In the past two weeks I have been showered with love by my girl friends. Not that I didn't know this already, but I have some pretty amazing friends.
I've had dinner brought to me. I've had dinners out planned for me. I've had wine nights brought in for me. I've had countless offers of childcare. And that's only the local ladies. For the next three weekends, three of my best friends are descending upon DC to hang with me.
I'm very lucky. Particularly because as I've gotten older, I've noticed that it's easier and easier to let friendships fall to the wayside.
It's nobody's fault, really. Life just gets in the way. People live in different cities. People have husbands. People have kids. Weekends are designated family time. And before you know it, weeks have gone by without a phone call, and facebook becomes your major mode of communication.
Don't get me wrong, I have plenty of friends in DC, and as I've written about on here, I'm always trying to keep an active social life. But it's a social life based on playdates and parks and early bird specials. Time spent together is heavy on the kids and light on the moms.

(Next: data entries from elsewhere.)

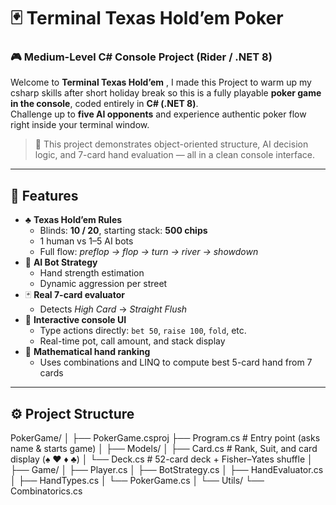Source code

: # 🃏 Terminal Texas Hold’em Poker  
### 🎮 Medium-Level C# Console Project (Rider / .NET 8)

Welcome to **Terminal Texas Hold’em** , I made this Project to warm up my csharp skills after short holiday break so this is a fully playable **poker game in the console**, coded entirely in **C# (.NET 8)**.  
Challenge up to **five AI opponents** and experience authentic poker flow right inside your terminal window.  

> 🧠 This project demonstrates object-oriented structure, AI decision logic, and 7-card hand evaluation — all in a clean console interface.

---

## 🧩 Features

- ♣️ **Texas Hold’em Rules**
  - Blinds: **10 / 20**, starting stack: **500 chips**
  - 1 human vs 1–5 AI bots
  - Full flow: *preflop → flop → turn → river → showdown*
- 🧠 **AI Bot Strategy**
  - Hand strength estimation  
  - Dynamic aggression per street
- 🃏 **Real 7-card evaluator**
  - Detects *High Card* → *Straight Flush*
- 💬 **Interactive console UI**
  - Type actions directly: `bet 50`, `raise 100`, `fold`, etc.
  - Real-time pot, call amount, and stack display
- 🧮 **Mathematical hand ranking**
  - Uses combinations and LINQ to compute best 5-card hand from 7 cards

---

## ⚙️ Project Structure
PokerGame/
│
├── PokerGame.csproj
├── Program.cs # Entry point (asks name & starts game)
│
├── Models/
│ ├── Card.cs # Rank, Suit, and card display (♠ ♥ ♦ ♣)
│ └── Deck.cs # 52-card deck + Fisher–Yates shuffle
│
├── Game/
│ ├── Player.cs 
│ ├── BotStrategy.cs
│ ├── HandEvaluator.cs 
│ ├── HandTypes.cs
│ └── PokerGame.cs
│
└── Utils/
└── Combinatorics.cs 
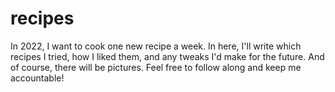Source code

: # recipes
In 2022, I want to cook one new recipe a week. In here, I'll write which recipes I tried, how I liked them, and any tweaks I'd make for the future. And of course, there will be pictures. Feel free to follow along and keep me accountable!
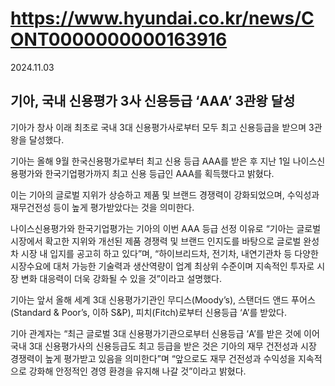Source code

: # https://www.hyundai.co.kr/news/CONT0000000000163916

2024.11.03

## 기아, 국내 신용평가 3사 신용등급 ‘AAA’ 3관왕 달성

기아가 창사 이래 최초로 국내 3대 신용평가사로부터 모두 최고 신용등급을 받으며 3관왕을 달성했다.

기아는 올해 9월 한국신용평가로부터 최고 신용 등급 AAA를 받은 후 지난 1일 나이스신용평가와 한국기업평가까지 최고 신용 등급인 AAA를 획득했다고 밝혔다.

이는 기아의 글로벌 지위가 상승하고 제품 및 브랜드 경쟁력이 강화되었으며, 수익성과 재무건전성 등이 높게 평가받았다는 것을 의미한다.

나이스신용평가와 한국기업평가는 기아의 이번 AAA 등급 선정 이유로 “기아는 글로벌 시장에서 확고한 지위와 개선된 제품 경쟁력 및 브랜드 인지도를 바탕으로 글로벌 완성차 시장 내 입지를 공고히 하고 있다”며, “하이브리드차, 전기차, 내연기관차 등 다양한 시장수요에 대처 가능한 기술력과 생산역량이 업계 최상위 수준이며 지속적인 투자로 시장 변화 대응력이 더욱 강화될 수 있을 것”이라고 설명했다.

기아는 앞서 올해 세계 3대 신용평가기관인 무디스(Moody’s), 스탠더드 앤드 푸어스(Standard & Poor’s, 이하 S&P), 피치(Fitch)로부터 신용등급 ‘A’를 받았다.

기아 관계자는 “최근 글로벌 3대 신용평가기관으로부터 신용등급 ‘A’를 받은 것에 이어 국내 3대 신용평가사의 신용등급도 최고 등급을 받은 것은 기아의 재무 건전성과 시장 경쟁력이 높게 평가받고 있음을 의미한다”며 “앞으로도 재무 건전성과 수익성을 지속적으로 강화해 안정적인 경영 환경을 유지해 나갈 것”이라고 밝혔다.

With career and family and kids and all the stresses of every day life, I suppose it's only natural. But it's not a good thing. It's sad that it has taken this rough patch in my life to drive this point home to me, but I'm grateful for the wake up call.
Women need other women. Simple as that. Sure, we're catty and bitchy and jealous creatures, but at the end of the day, we understand each other. Only we understand what it's like to carry a child. Only we understand what it's like to leave that child for the first time. Only we understand the pressure of balancing a marriage with motherhood with a career with a thousand other things. Only we understand the pressure that society puts on us to assume a role that is unattainable or perhaps we don't even want - the ability to do it all with a smile on our faces.
We can have husbands, children, mothers, fathers, and siblings, but when crisis strikes, we need more than family backing us up. We need a village. I'm so happy to have so many amazing women in mine, and moving forward, I am going to make it a priority to foster these relationships I have a little more. More dinners, more heart to hearts, more phone calls. No matter what is going on in life.